Ciraldo, who has finally left his role as an assistant coach at the Penrith Panthers to link up with Phil Gould and the Canterbury Bulldogs for his first head coaching role, was rocked early in his tenure by Jackson's call to retire.
Jackson had all but held the Bulldogs together in recent years, with the club a regular finisher at the bottom of the table.
Speaking on The Bye Round Podcast with James Graham, Ciraldo revealed Jackson told him he would retire on his first day at Belmore.
“He just said, ‘Ciro, I'm sorry to drop this on you on your first day but I'm not going to play next year — my body has had enough',” Ciraldo recalled.
“I was still a bit under the weather from celebrations the day before, and I was sitting there with the captain, and he was telling me that he didn't want to play.
“I was a little bit in shock and didn't know what to say.
“I sat there and talked to him for a bit, and it was clear he'd thought about it a lot. I said go away and sleep on it; come back to me in a few days when you've had time to digest it.
“And he came back again and said he was done.”
Ciraldo admitted he didn't know how to react to the news.
“I didn't know how to handle it,” Ciraldo said.
“There are no textbooks I've read that says how to handle when your captain wants to retire early.”
Jackson has taken a role to remain at the club in the coaching department, but Ciraldo said it wasn't a condition of his retirement.
“He did it without asking for a job on the staff or anything like that. He was happy to just walk away from the final year of his contract,” he said.

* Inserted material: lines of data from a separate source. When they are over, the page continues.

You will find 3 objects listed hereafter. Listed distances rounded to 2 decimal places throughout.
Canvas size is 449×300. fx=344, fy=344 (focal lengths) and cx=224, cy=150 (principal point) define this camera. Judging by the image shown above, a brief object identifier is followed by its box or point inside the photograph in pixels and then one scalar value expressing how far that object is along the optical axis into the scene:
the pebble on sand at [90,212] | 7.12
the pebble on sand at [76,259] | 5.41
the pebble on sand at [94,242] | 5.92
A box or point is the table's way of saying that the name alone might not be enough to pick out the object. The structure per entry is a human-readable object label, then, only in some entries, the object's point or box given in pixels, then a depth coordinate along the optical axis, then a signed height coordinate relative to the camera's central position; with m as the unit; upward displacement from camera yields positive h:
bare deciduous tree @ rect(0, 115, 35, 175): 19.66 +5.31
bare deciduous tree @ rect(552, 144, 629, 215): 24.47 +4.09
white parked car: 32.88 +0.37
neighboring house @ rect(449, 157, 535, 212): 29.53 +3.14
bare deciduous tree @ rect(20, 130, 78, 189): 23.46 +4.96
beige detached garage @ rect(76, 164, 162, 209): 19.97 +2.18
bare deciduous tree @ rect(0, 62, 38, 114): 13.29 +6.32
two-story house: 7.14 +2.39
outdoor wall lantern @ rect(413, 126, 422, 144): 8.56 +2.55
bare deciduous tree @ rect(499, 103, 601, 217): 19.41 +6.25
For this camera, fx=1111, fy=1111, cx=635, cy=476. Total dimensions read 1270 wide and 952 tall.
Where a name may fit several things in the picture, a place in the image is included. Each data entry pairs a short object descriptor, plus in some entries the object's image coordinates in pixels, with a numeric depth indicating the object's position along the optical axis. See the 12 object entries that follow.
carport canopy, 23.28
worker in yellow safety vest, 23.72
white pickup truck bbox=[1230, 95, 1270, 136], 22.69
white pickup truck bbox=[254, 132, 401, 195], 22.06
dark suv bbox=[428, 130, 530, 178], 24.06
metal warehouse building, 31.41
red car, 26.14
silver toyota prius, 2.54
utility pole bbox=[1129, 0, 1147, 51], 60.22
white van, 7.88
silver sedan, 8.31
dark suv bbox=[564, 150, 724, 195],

“That just shows the type of man he is — he's incredible.
“We're really grateful that he's on our staff now and still has a part to play in the Bulldogs."
Ciraldo's tenure in charge of the blue and white will commence with a Round 1 trip to the Northern Beaches where the club will take on the Manly Sea Eagles, who are also looking for a drastic turnaround under new coach Anthony Seibold.